I wouldn’t say I’m a perfectionist because good luck with that. No one is perfect! But I really dislike not being really good at something. Needless to say it leads to disappointment. For example, you will never see me dancing and singing on stage. That is reserved for the car and the kitchen. I wish I was better at food photography. It’s strange because with everything else I can come up with some very good photos but I struggle with food. And plating. I can paint, create, design most things. Food? There is a mind block. Which is tricky when you have a food blog.

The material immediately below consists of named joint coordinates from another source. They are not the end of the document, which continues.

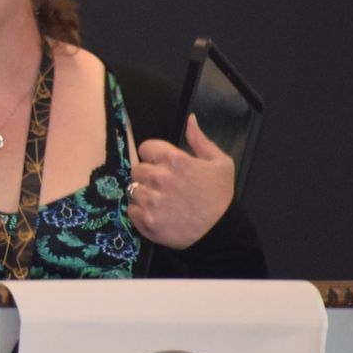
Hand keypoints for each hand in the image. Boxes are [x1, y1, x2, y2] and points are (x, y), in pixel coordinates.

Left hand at [127, 113, 234, 249]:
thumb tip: (189, 119)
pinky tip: (156, 214)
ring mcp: (151, 200)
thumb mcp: (220, 163)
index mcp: (175, 160)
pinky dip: (140, 212)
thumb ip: (200, 140)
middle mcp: (159, 178)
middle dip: (148, 175)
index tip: (162, 165)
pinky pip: (131, 210)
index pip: (145, 148)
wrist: (221, 233)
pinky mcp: (146, 221)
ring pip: (133, 189)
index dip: (153, 156)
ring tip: (161, 201)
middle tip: (163, 186)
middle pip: (137, 169)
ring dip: (143, 194)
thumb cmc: (220, 197)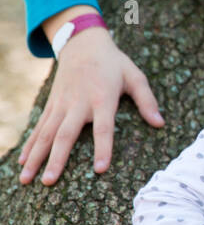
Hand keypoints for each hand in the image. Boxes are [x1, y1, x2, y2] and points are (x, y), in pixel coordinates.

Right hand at [19, 31, 163, 183]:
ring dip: (36, 157)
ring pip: (46, 134)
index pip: (103, 128)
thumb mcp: (134, 76)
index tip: (100, 169)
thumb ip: (147, 100)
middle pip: (65, 135)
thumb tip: (160, 124)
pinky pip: (39, 127)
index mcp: (102, 98)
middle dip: (56, 159)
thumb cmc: (113, 63)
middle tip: (49, 182)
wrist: (83, 43)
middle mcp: (78, 103)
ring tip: (25, 180)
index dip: (103, 148)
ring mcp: (62, 104)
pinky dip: (30, 145)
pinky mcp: (52, 104)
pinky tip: (23, 162)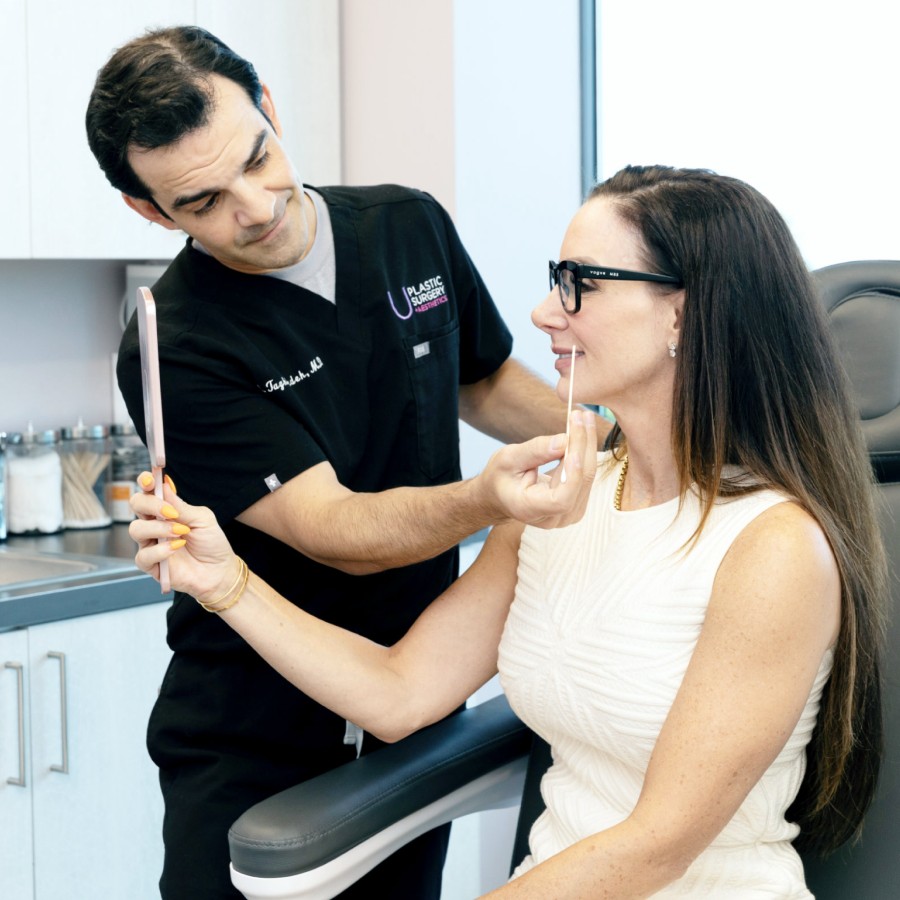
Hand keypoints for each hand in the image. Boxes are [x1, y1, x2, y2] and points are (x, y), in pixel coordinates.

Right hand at [129, 473, 238, 603]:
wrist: (219, 571)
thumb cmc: (211, 543)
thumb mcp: (202, 519)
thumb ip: (181, 505)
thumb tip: (164, 485)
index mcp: (166, 509)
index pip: (148, 491)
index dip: (145, 482)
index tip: (150, 480)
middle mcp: (155, 524)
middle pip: (136, 505)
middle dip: (150, 504)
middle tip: (170, 512)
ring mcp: (150, 544)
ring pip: (136, 529)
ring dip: (159, 528)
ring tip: (181, 533)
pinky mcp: (150, 564)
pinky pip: (143, 555)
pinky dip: (160, 550)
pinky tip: (176, 548)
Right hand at [479, 409, 596, 527]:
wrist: (500, 494)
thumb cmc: (500, 477)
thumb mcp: (508, 459)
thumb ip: (535, 451)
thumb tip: (564, 441)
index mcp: (530, 509)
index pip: (561, 499)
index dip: (572, 474)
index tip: (571, 442)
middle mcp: (552, 519)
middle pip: (578, 483)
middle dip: (582, 445)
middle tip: (580, 415)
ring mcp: (566, 515)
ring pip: (587, 478)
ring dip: (587, 446)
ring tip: (583, 418)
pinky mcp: (575, 505)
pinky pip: (586, 477)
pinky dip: (585, 453)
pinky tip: (583, 432)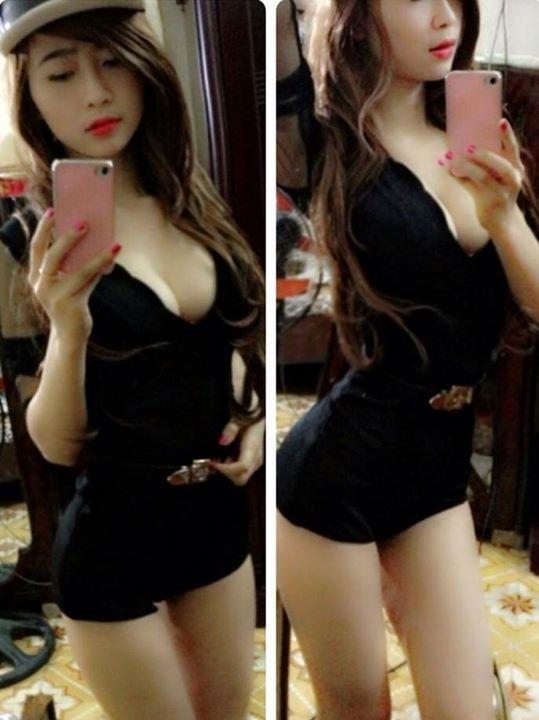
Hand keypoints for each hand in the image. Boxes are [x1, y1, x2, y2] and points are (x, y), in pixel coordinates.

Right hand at [28, 210, 120, 341]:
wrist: (70, 335)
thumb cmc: (70, 303)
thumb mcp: (67, 283)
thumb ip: (74, 265)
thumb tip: (95, 240)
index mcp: (37, 277)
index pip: (36, 248)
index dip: (43, 229)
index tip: (52, 211)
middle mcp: (41, 285)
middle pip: (52, 255)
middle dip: (68, 238)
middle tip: (84, 223)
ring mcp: (55, 296)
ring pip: (77, 270)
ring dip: (96, 255)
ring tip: (112, 243)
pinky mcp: (70, 304)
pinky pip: (89, 281)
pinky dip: (102, 267)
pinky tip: (113, 256)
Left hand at [210, 416, 264, 485]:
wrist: (259, 417)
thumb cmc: (249, 418)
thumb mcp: (238, 419)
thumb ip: (231, 429)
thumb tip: (222, 441)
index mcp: (253, 448)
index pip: (242, 467)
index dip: (225, 469)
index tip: (212, 463)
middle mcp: (256, 458)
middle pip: (242, 478)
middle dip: (225, 474)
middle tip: (213, 463)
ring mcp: (255, 462)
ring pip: (241, 478)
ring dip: (227, 472)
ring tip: (217, 460)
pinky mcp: (252, 462)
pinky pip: (241, 472)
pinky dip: (230, 469)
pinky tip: (224, 458)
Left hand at [439, 119, 524, 233]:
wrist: (503, 221)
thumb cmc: (499, 193)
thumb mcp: (499, 177)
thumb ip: (486, 163)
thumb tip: (460, 147)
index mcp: (515, 168)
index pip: (513, 148)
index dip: (507, 135)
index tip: (501, 121)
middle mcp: (512, 179)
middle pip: (501, 164)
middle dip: (484, 154)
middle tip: (468, 148)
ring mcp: (500, 192)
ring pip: (483, 176)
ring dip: (466, 166)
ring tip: (453, 159)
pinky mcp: (488, 202)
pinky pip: (470, 187)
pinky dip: (458, 177)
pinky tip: (448, 170)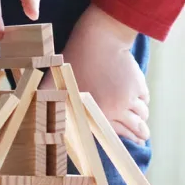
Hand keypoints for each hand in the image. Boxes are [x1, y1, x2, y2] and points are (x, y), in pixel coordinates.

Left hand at [56, 4, 149, 144]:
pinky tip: (140, 104)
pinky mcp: (138, 84)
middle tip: (142, 138)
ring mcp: (129, 97)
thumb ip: (50, 104)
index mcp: (95, 114)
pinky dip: (143, 103)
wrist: (100, 40)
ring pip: (142, 115)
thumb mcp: (56, 86)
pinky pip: (145, 99)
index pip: (115, 136)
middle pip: (135, 129)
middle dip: (139, 135)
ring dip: (142, 119)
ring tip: (142, 123)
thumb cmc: (75, 61)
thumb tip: (38, 120)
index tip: (130, 145)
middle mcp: (116, 109)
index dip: (124, 142)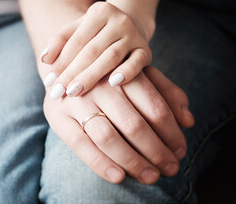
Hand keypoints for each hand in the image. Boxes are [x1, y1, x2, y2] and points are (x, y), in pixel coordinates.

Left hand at [41, 1, 151, 98]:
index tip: (48, 81)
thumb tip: (44, 59)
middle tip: (57, 92)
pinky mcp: (146, 50)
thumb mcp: (78, 29)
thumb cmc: (97, 32)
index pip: (76, 41)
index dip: (61, 62)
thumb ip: (60, 41)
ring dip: (91, 76)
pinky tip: (113, 84)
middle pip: (91, 51)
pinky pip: (137, 62)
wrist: (132, 25)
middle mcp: (119, 20)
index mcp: (99, 12)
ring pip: (110, 57)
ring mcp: (134, 35)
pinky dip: (127, 72)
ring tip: (74, 92)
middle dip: (72, 73)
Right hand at [43, 66, 193, 183]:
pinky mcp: (58, 117)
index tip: (180, 150)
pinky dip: (100, 163)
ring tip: (150, 176)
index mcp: (122, 72)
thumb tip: (188, 120)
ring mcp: (76, 101)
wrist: (64, 70)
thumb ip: (165, 92)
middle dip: (157, 151)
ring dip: (133, 161)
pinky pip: (80, 145)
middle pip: (134, 124)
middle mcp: (99, 84)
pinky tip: (118, 176)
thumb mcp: (136, 75)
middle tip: (171, 168)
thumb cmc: (107, 78)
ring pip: (108, 137)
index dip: (171, 132)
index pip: (154, 106)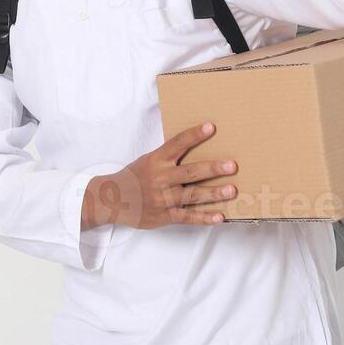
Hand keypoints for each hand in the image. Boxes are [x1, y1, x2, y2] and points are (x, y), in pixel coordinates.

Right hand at [81, 122, 238, 229]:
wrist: (111, 200)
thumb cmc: (135, 177)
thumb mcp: (148, 160)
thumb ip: (169, 156)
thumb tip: (196, 144)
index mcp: (157, 160)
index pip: (177, 144)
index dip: (194, 135)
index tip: (211, 127)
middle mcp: (160, 178)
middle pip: (190, 172)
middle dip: (212, 168)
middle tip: (232, 165)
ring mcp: (163, 198)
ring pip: (192, 195)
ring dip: (213, 193)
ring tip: (232, 190)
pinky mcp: (165, 216)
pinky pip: (187, 217)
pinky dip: (204, 218)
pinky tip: (219, 217)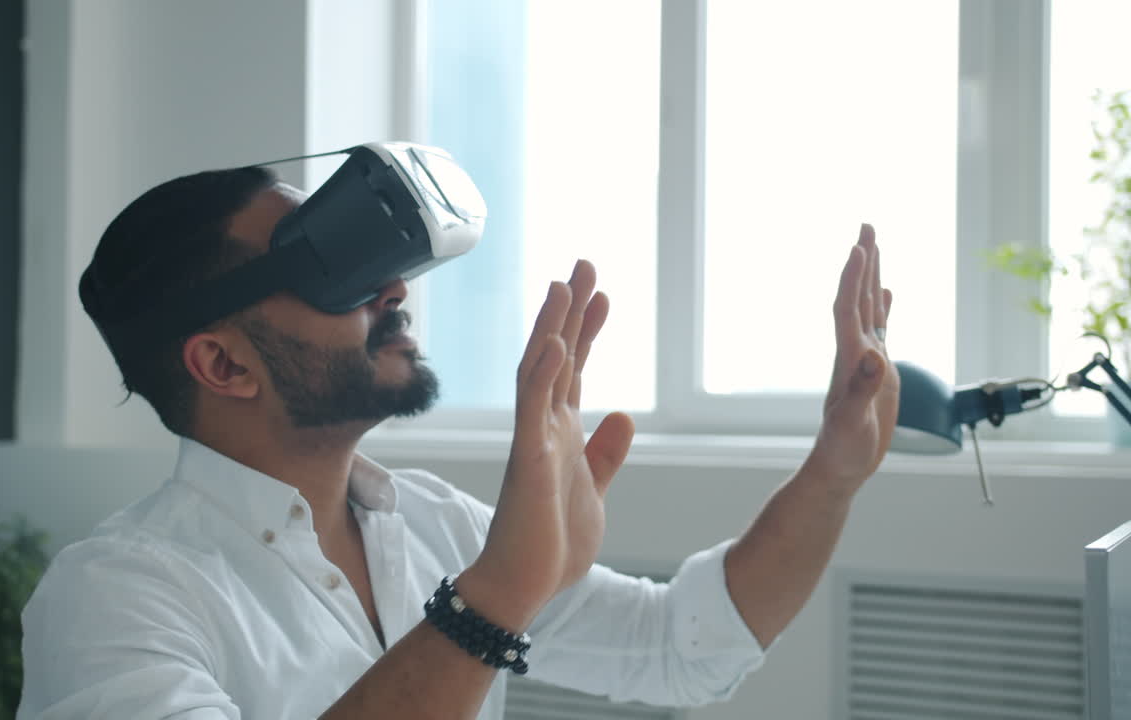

So imagine my envy when I came across Roger’s post for Pommes Boulangere. Granted he made a career doing this but I saw his food pic of the ingredients and just went wow. That is what I am looking to achieve. I immediately put photography books and food photography books on my Christmas list. This is my New Year’s resolution to improve in this area. It’s in my head but doesn’t always translate. Time to start thinking outside the box and just do it and practice.
And the recipe? Had to try it. I admit for the first time I was hesitant to blog about a recipe that someone else did because of the difference in the photography but this dish is so delicious it outweighed my concerns.
Preheat the oven 375F/190C. Avoid the convection on this one. I should have and you’ll see why below.
I finely chopped half an onion and thinly sliced about 1 1/2 cups of leeks. I use the green parts all the time. Lots of flavour and less waste.
I took 3 potatoes and thinly sliced them. Quite the task when you don’t have a mandolin but I managed.
In a skillet melt 2T of butter and saute the leeks and onions until softened.
Add a cup of homemade poultry stock. I used our turkey stock for this. Also add 1 cup of dry white wine and bring to a simmer. Season with salt and pepper to taste.
The recipe calls for fresh thyme but I didn’t have any as ours is currently buried in snow. So I used some fresh sage we had on hand. After simmering for a couple of minutes add the potatoes. Cook for 10-15 minutes covered.
Pour into a shallow baking dish.
Bake until potatoes are cooked and golden with most of the liquid absorbed. Here was my error in using convection. It got crispy too fast so I switched to regular baking. Covering would have helped as well. Live and learn!
This makes a wonderful side dish.
I must say though if you can, make it a day or two ahead. I found on the second and third day using up the leftovers that the flavours really melded together perfectly and it just got better and better.